───── Provided material

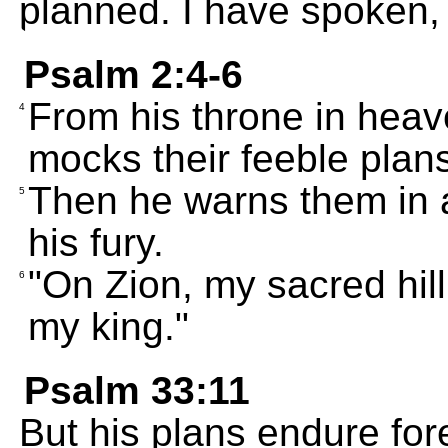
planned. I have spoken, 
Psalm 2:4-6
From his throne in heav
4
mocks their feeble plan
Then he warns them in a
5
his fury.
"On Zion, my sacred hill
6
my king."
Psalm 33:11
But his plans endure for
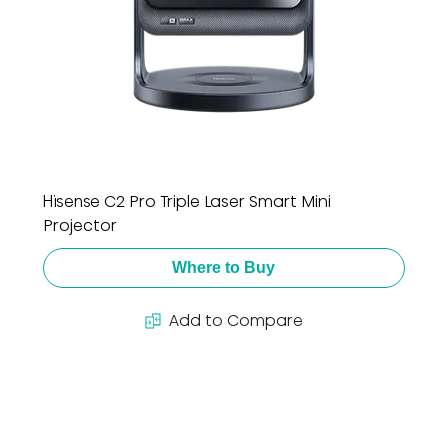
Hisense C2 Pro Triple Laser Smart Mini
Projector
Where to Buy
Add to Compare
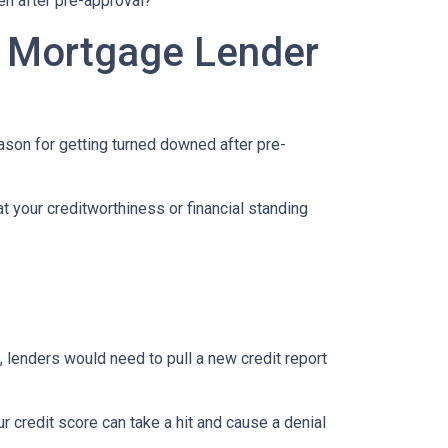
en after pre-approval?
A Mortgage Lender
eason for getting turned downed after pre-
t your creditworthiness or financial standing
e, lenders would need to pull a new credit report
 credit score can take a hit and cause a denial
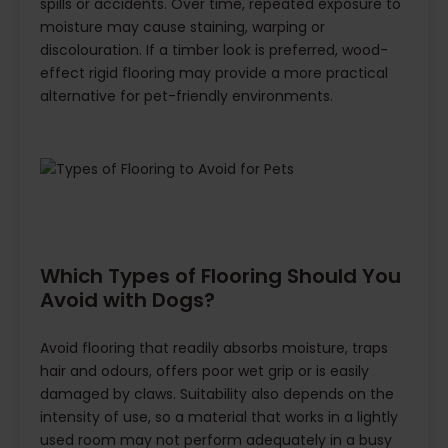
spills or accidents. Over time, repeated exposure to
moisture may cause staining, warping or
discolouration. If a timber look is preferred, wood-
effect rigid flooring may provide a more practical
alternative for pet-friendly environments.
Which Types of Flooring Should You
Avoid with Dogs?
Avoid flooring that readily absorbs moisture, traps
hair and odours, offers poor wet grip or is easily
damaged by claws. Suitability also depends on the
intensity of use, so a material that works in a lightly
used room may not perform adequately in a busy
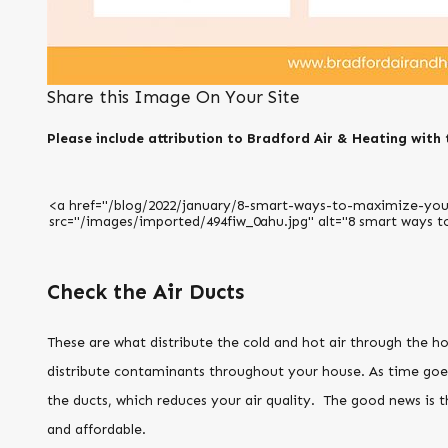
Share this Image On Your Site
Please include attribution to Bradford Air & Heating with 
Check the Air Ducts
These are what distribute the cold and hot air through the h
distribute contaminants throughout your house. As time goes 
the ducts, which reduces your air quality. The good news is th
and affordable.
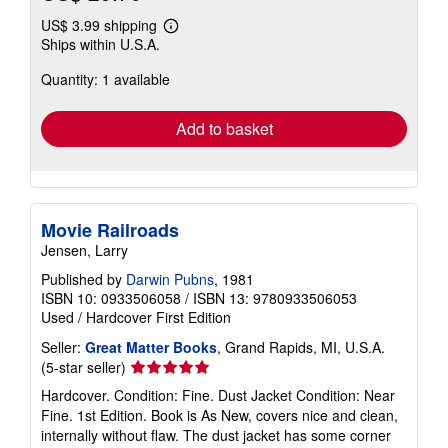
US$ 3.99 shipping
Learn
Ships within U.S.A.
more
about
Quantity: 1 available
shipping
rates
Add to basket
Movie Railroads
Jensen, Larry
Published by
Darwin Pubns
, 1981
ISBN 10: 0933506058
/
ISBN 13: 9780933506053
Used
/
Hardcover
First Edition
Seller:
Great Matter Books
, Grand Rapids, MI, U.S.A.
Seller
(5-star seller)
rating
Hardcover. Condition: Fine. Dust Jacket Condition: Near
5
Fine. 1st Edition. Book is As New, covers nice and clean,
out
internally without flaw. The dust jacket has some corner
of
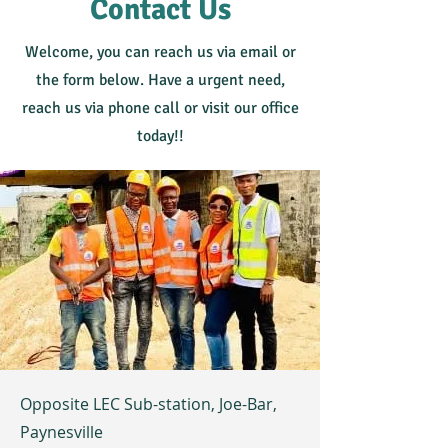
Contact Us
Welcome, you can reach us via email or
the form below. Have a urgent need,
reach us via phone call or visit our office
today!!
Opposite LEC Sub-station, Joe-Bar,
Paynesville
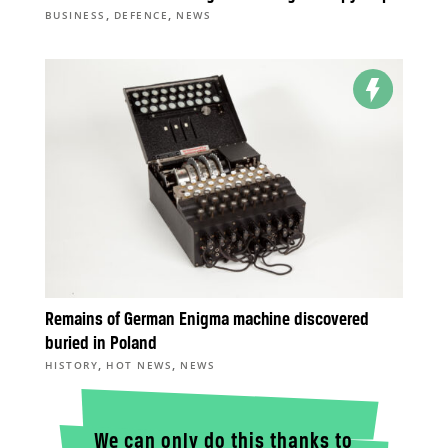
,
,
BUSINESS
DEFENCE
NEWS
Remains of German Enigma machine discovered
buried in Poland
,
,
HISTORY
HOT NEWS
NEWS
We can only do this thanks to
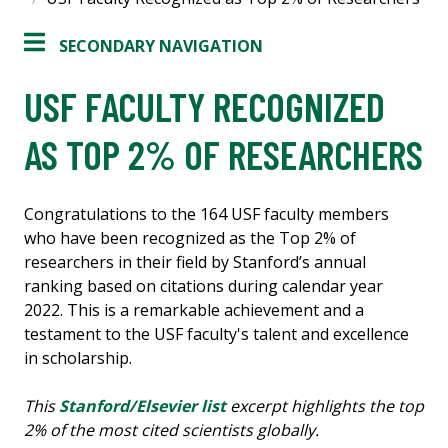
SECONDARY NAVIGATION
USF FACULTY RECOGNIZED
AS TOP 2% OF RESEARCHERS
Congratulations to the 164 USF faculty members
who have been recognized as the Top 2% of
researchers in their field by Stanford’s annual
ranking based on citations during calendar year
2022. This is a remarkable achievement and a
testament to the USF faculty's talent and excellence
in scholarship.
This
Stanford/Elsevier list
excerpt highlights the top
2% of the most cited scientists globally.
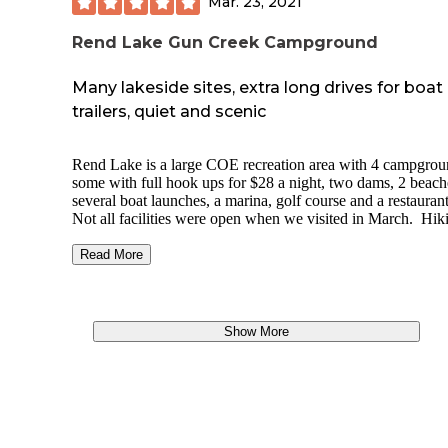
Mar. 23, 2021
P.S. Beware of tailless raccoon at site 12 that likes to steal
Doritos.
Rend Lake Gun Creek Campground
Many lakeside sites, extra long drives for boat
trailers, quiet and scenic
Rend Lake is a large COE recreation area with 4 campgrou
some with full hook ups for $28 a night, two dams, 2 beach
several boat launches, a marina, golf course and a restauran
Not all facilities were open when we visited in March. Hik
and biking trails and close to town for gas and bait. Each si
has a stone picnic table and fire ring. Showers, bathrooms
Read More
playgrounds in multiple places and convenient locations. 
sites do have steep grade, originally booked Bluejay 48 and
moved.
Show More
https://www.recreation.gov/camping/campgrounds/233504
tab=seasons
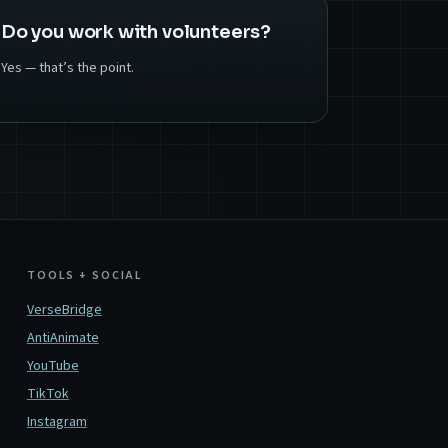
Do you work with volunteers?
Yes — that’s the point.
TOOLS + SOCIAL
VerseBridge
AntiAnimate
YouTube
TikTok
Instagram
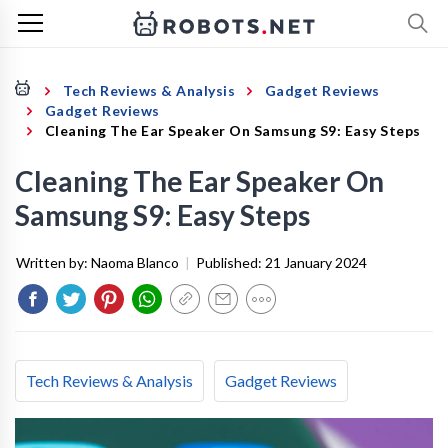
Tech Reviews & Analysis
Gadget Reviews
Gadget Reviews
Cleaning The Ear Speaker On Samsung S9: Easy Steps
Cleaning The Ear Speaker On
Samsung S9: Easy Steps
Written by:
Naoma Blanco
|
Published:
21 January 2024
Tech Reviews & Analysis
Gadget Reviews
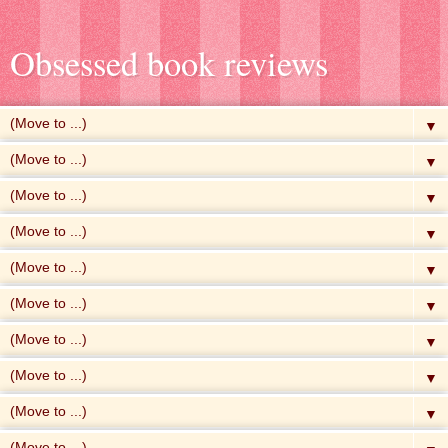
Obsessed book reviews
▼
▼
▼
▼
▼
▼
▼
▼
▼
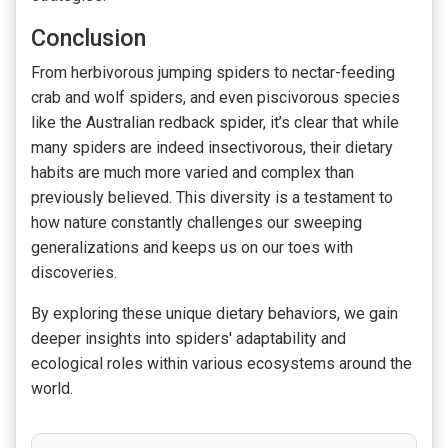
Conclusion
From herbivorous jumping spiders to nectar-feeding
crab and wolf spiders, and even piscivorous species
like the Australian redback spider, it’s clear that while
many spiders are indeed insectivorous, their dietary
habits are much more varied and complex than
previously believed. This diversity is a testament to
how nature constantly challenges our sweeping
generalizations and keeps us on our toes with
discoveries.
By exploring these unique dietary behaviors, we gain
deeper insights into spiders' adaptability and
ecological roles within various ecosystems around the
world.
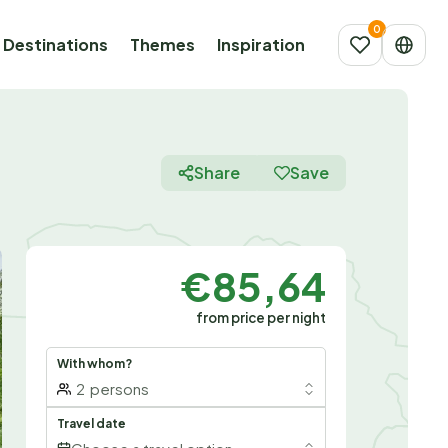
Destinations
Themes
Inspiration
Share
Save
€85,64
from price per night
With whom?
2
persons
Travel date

──────────

Lines that include the word "Edition" are to be extracted from the data above.

__Finished task__
First Edition
Fine. 1st Edition. Book is As New, covers nice and clean,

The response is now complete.